Earlier this month we polled leaders about their companies’ current onboarding practices. Of the 125 who responded, 75% said that their organizations were still onboarding leaders, albeit many (45%) at a lower rate than before the crisis. However, only 17% indicated that their organizations had developed systems for onboarding new leaders into remote-work environments. That’s a big gap, given that most onboarding is happening virtually now and that the stakes in quickly getting new talent up to speed have rarely been higher.
The good news is that it’s quite possible to onboard new leaders effectively into a remote-working environment. The biggest barrier is probably mindset. We are all being tested to adapt to new ways of working, and it’s no different with virtual onboarding. Here are some principles to guide you.
1. Be crystal clear about short-term objectives.
Like every leader in transition, your new hire needs to quickly figure out how to create value, and that’s even more important during a crisis. If you hired someone specifically to help with crisis management — for example, with workforce downsizing — their role and goals should be clear from the outset. But if you hired someone before the crisis, as in the case of the new supply-chain leader, they need to understand their role at a greatly accelerated pace. Continuing the example, you should clearly outline what aspects of the original supply-chain transformation role still are a priority and what has changed because of the need to deal with immediate disruptions — ideally before the new leader starts.
2. Provide a structured learning process.
To accelerate learning in a virtual context, you need to provide information in a more structured manner. Doing so requires paying much more attention to what you include in the upfront “document dump”: organizational charts, financial reports, strategy and project documentation, and the current crisis response plan. In a recent Savannah Group study of 200 senior interim executives, 95% said access to that information made them more effective in their first few weeks, especially if the organization asked them ahead of time what would be most valuable. Beyond that, you need to help your new hires get a broader and deeper view of the organization and their role in it. For the new supply-chain leader, you could schedule virtual briefings on critical issues related to the existing system and associated challenges along with ones on culture, planning, and decision-making processes.
3. Build a (more) robust stakeholder engagement plan.
Your next priority is to help your new hires identify, understand, and build relationships with key stakeholders. When onboarding is virtual, it’s essential to be even more detailed and structured here, too. Start by building a consensus internally about who the new leader’s key stakeholders are and, critically, the order in which the new leader should meet them; these things are often not apparent to new hires themselves. For the new supply-chain leader, there may be people one level down in finance and operations whose support will be crucial. Once you have identified the key stakeholders, reach out and align them on the objectives you have set for your new leader; that will maximize the value of their meetings.

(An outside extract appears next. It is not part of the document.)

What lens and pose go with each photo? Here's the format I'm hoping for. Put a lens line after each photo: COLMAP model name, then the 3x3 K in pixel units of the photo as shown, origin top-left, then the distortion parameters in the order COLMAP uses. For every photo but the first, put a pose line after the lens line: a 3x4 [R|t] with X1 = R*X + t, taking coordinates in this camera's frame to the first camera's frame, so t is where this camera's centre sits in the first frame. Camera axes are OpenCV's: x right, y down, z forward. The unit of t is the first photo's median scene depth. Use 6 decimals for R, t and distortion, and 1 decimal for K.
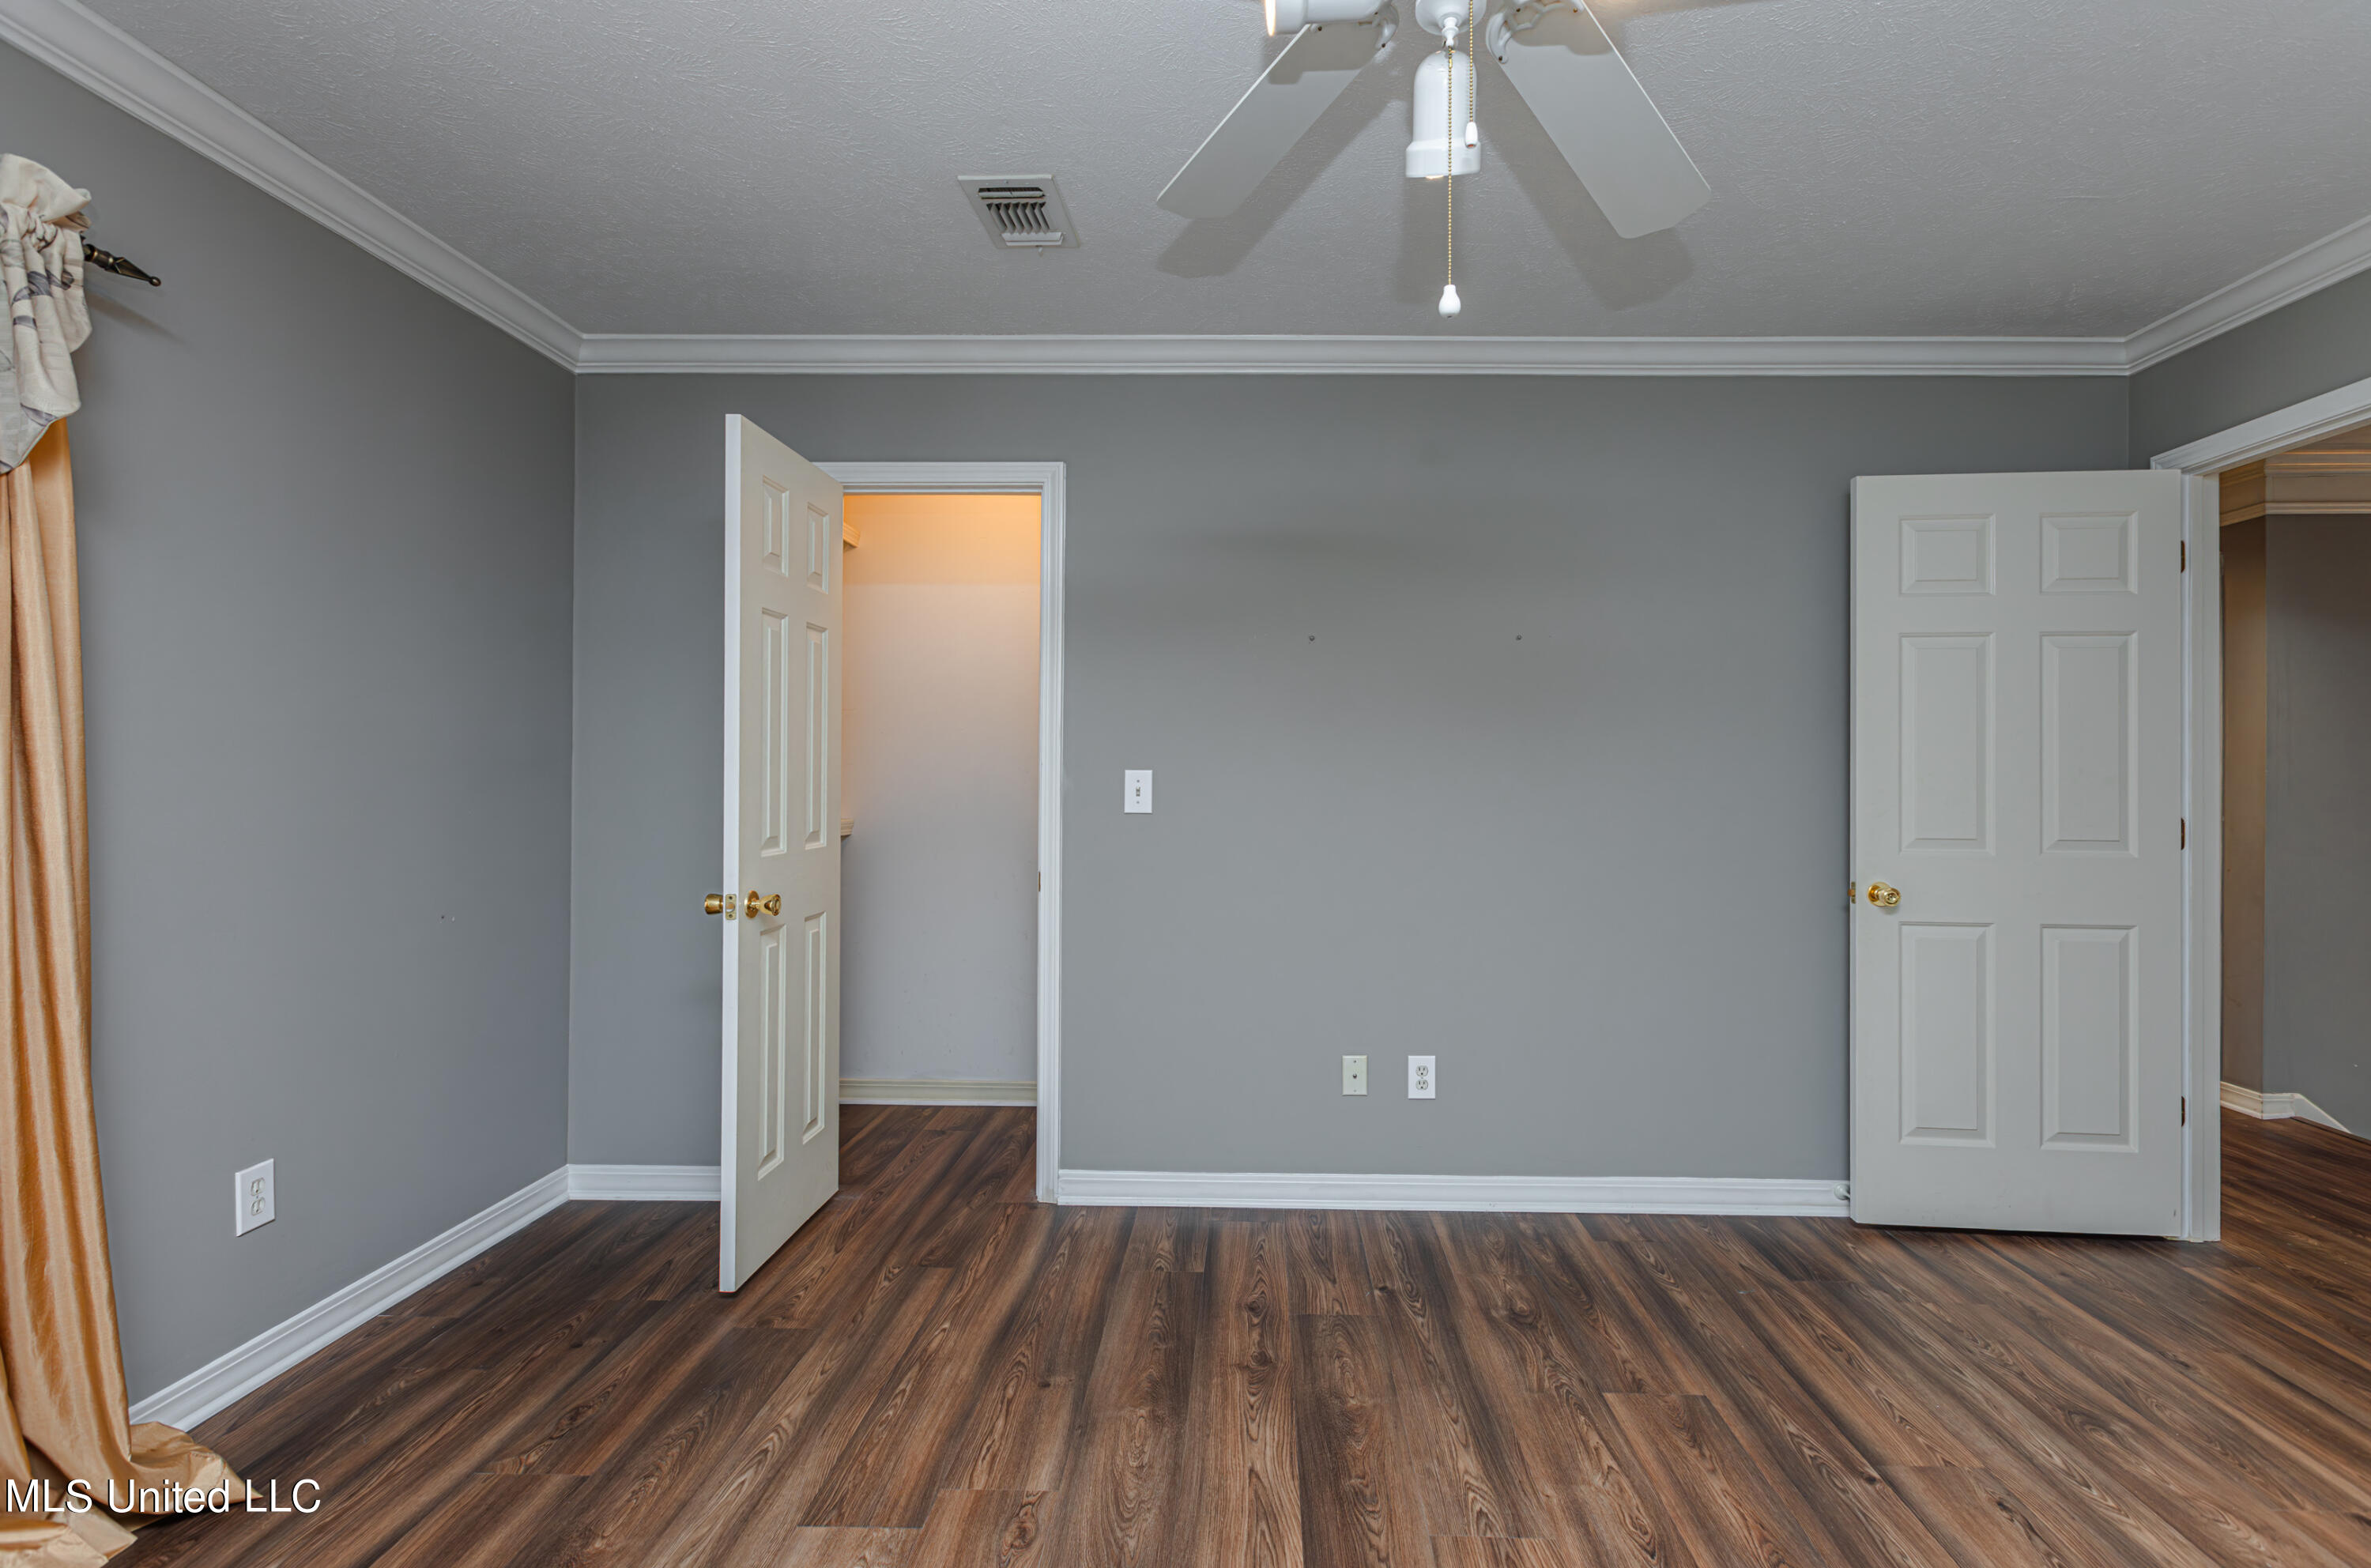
lens RADIAL K [[1078.8, 0, 1199.6], [0, 1078.8, 773.7], [0, 0, 1]] dist [0.002904, -0.001046]
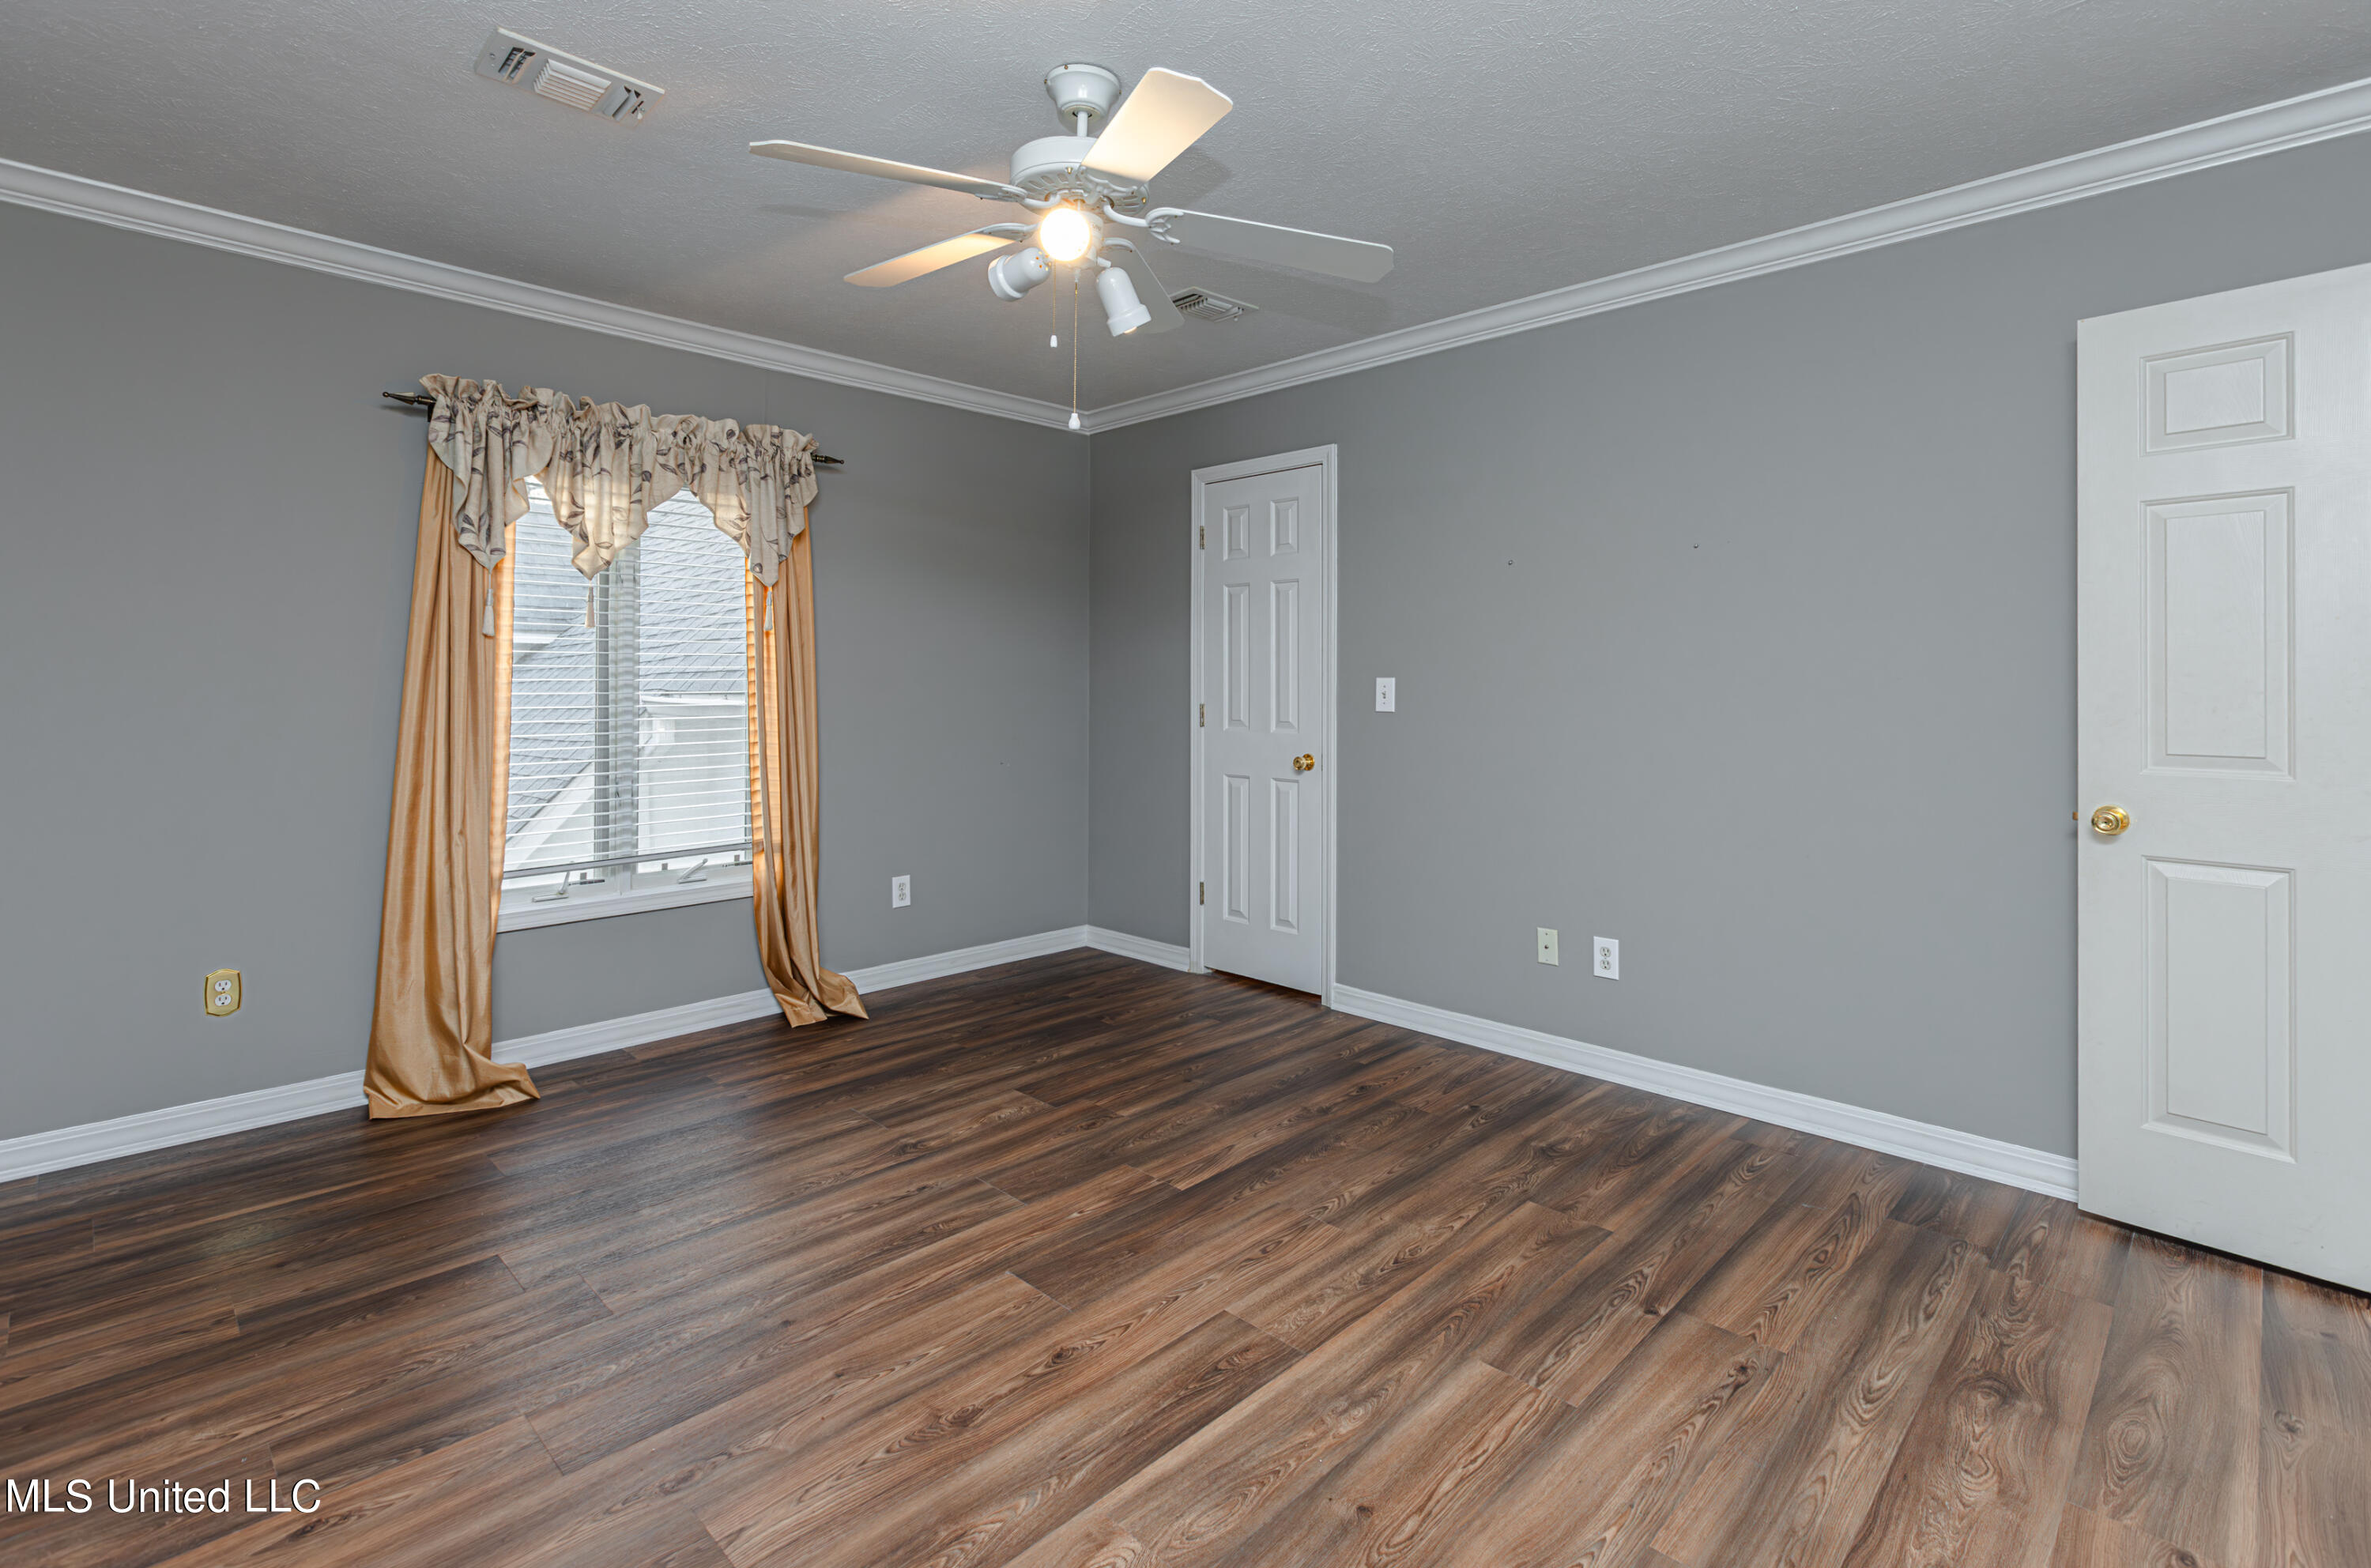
lens RADIAL K [[1078.8, 0, 1182.3], [0, 1078.8, 692.0], [0, 0, 1]] dist [0.002904, -0.001046]
pose [[0.730159, 0.000415, -0.683278, 0.859461], [0.005955, 0.999958, 0.006971, 0.003625], [0.683252, -0.009159, 0.730125, -0.113894]]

4. Assign a virtual-onboarding buddy.
Quite a few companies built buddy systems into their pre-crisis onboarding processes (Microsoft is one example). And for new managers coming into remote-working organizations, a buddy is essential. Good buddies play four key roles: (1) They help orient new hires to the business and its context (2) They facilitate connections to people whose support is necessary or helpful (3) They assist with navigation of processes and systems, and (4) They accelerate acculturation by providing insight into “how things get done here.” Of course, you must take care to choose buddies who have the time, ability, and inclination to help, and you need to brief them on how they can be of most assistance. Typically, they should not be in the new leader’s chain of command; they should be peers or others with the “big picture” understanding necessary to be of real help. For the new supply-chain leader, a peer in operations could be a good choice.
5. Facilitate virtual team-building.
Helpful in face-to-face situations, a new-leader assimilation process is essential when onboarding happens remotely. This is a structured process for creating alignment and connection between a leader and their inherited team. A facilitator asks the leader and team members questions to uncover what they would most like to share with and learn about one another. The facilitator summarizes the resulting insights and uses them to guide a conversation between the leader and the team. The good news is that this process can be done effectively through video conferencing.
6. Consider hiring a coach.
Well before the crisis, research had established that transition-acceleration coaching halves the time required for new executives to become fully effective in their roles. Given that you, your team, and your new leader’s team are all dealing with the stresses of responding to the crisis, transition coaches can be especially impactful now. They are particularly helpful when they understand the organization, the company culture, and the stakeholder environment. Buddies and coaches play complementary roles in advising new leaders on the challenges they are facing and providing a safe space within which to discuss them.
As you apply these guidelines, keep in mind that effective virtual onboarding doesn’t just mean helping external hires. Employees making internal moves at a remote-working organization can face challenges that are as tough as — if not tougher than — those confronted by new leaders coming from the outside. And in the midst of a crisis, it’s just as important to get them up to speed fast. So you should use the same approach to accelerate every new leader joining your team.